[[ Selected excerpt open ]]
Pharmac Funding is the real issue.

 

Funding is the issue, and it might give pause to think that we just elected a 'money saving' Government.
So money will have to be saved somewhere else first, after the bit given back as tax cuts is taken out.

 

Latest...

 

Pharmac asked to reconsider funding RSV drug for at-risk babies
https://www.stuff.co.nz/national/health/301005975/pharmac-asked-to-reconsider-funding-rsv-drug-for-atrisk-babies

""
In announcing its decision on 31 October, Pharmac said funding for the drug over the last two winters had come out of ring-fenced funding for the Covid-19 response, which was separate from the Combined Pharmaceutical Budget (CPB).

 

"We acknowledge that palivizumab reduces hospitalization rates for at-risk babies. Our clinical advisors have recommended it be funded with a high priority. However, there's limited evidence that it reduces the number of deaths from RSV."
""
[[ Selected excerpt closed ]]
**Parts of the exercise:**
(1) According to the Pharmac funding text, what paid for the RSV drug over the last two winters?
(2) Write a continuation of the Pharmac funding text, starting after its final sentence.
The data comes from an unrelated source.
[[ Available data open ]]
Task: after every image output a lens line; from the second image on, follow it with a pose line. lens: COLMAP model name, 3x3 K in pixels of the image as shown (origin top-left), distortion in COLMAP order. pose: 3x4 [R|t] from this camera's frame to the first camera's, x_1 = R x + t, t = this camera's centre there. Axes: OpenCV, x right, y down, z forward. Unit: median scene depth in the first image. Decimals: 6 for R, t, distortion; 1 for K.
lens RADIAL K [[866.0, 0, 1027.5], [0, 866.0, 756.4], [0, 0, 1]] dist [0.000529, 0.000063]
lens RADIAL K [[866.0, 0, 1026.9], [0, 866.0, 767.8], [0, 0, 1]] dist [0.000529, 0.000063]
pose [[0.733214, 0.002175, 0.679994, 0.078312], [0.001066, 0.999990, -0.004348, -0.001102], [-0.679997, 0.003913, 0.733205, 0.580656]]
[[ Available data closed ]]
[[ Available data open ]]
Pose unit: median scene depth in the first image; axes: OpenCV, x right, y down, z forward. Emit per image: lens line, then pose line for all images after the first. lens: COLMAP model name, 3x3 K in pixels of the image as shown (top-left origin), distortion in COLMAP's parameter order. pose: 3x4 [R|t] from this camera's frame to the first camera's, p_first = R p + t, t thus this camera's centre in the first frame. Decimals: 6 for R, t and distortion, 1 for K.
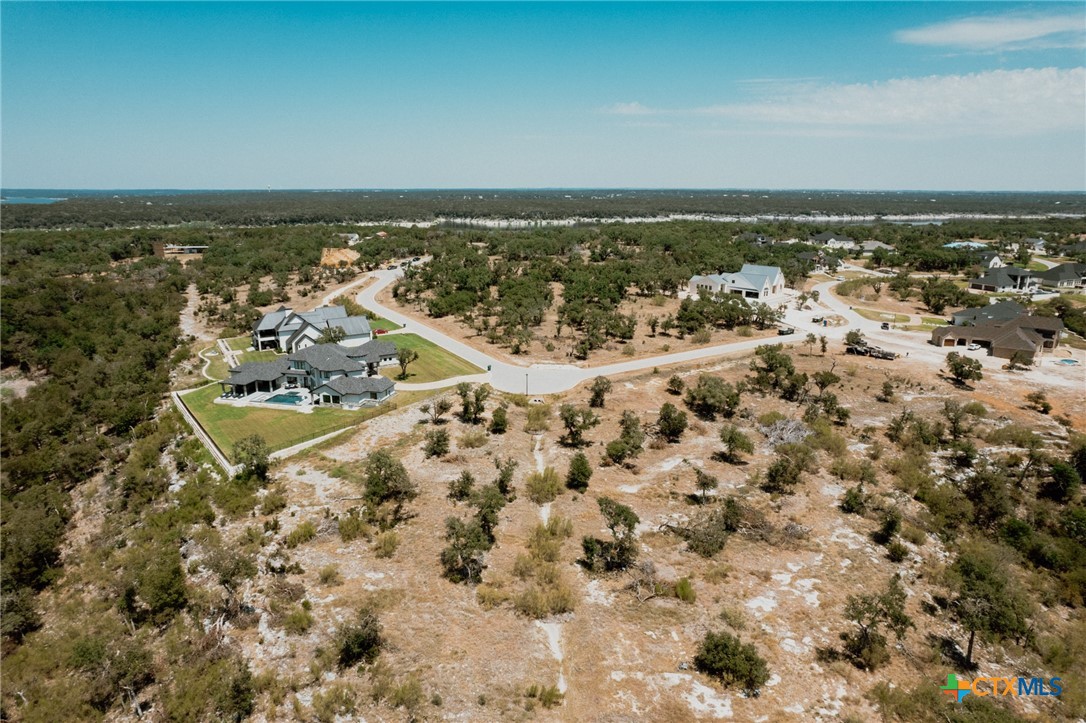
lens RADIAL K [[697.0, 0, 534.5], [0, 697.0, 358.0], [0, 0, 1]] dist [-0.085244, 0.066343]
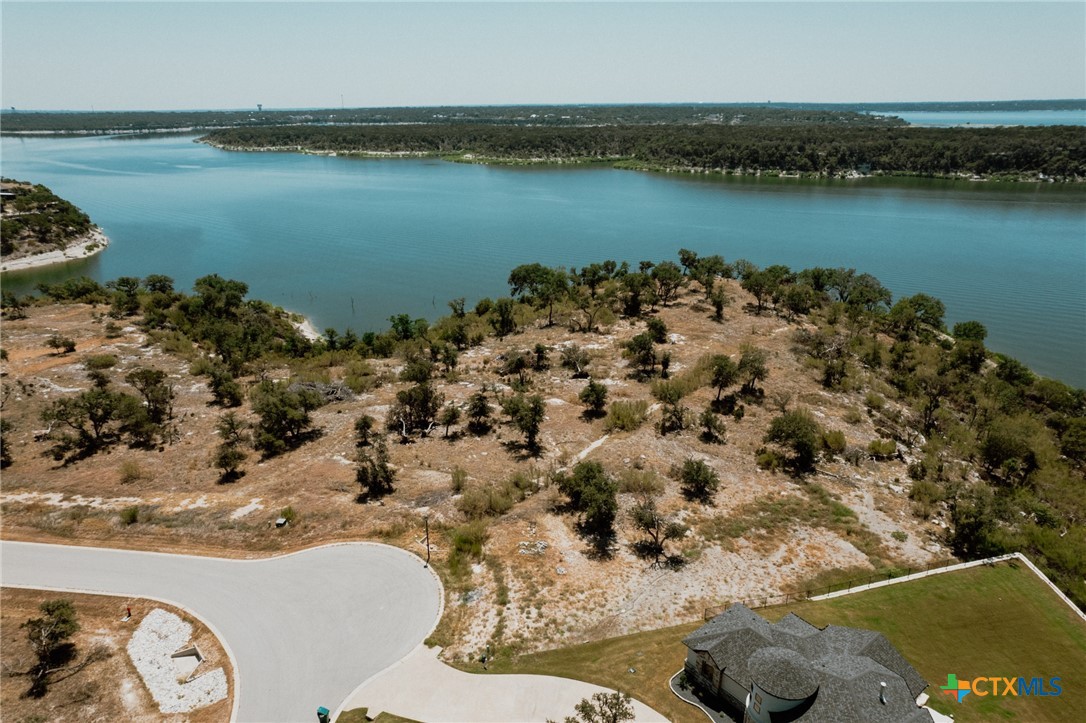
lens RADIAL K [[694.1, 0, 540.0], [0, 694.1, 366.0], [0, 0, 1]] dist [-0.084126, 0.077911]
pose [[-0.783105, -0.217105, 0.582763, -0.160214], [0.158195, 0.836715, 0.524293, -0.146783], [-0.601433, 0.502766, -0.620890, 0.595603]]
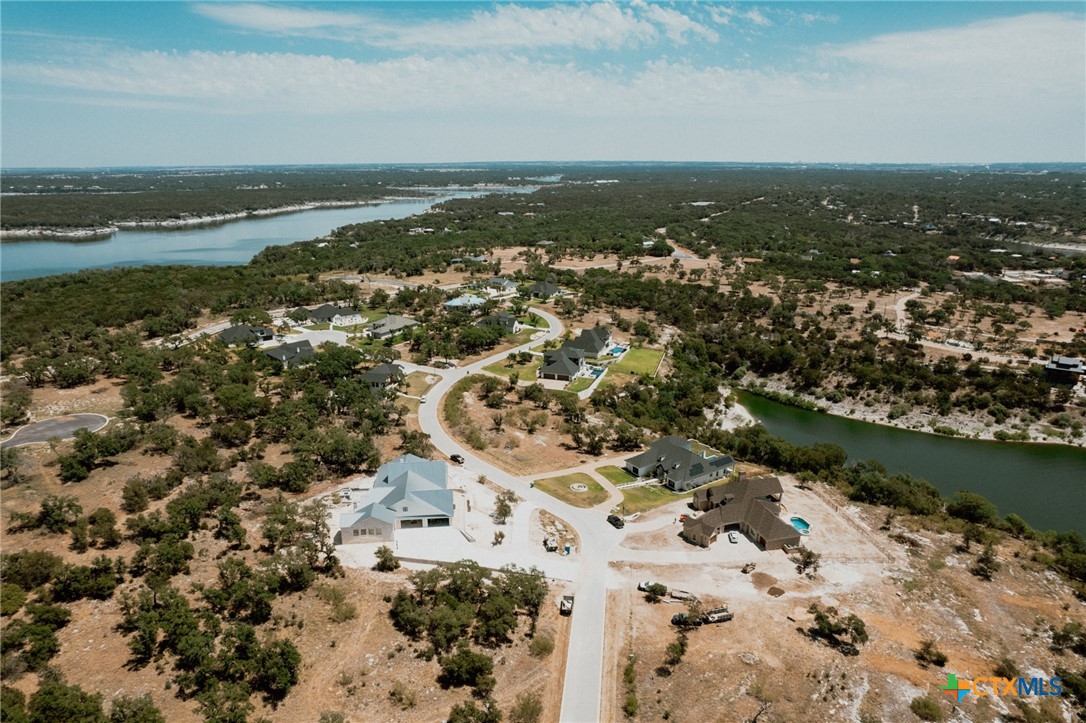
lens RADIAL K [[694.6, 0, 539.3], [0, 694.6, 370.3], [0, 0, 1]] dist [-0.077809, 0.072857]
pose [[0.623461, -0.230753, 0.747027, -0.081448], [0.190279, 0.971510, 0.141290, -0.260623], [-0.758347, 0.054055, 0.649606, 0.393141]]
[[ Available data closed ]]
**Results by task:**
(1) Ring-fenced funding for the Covid-19 response, which was separate from the Combined Pharmaceutical Budget (CPB).

(2)
Pharmac would like to fund palivizumab, but due to its "current budgetary constraints", it was not able to do so for the upcoming RSV season.
""

 

Interestingly though "reduces hospitalization rates" surely does theoretically save money, 
but thats money in someone else's budget, not in Pharmac's so.
However Hospitals are short of money to start with so that saving gets absorbed in the working on non existent waiting list, cleaning mold out of a ward or something.
So it would not be there to give Pharmac, so answer is the same.
Pharmac will have to take money from one drug to fund another that has a public profile.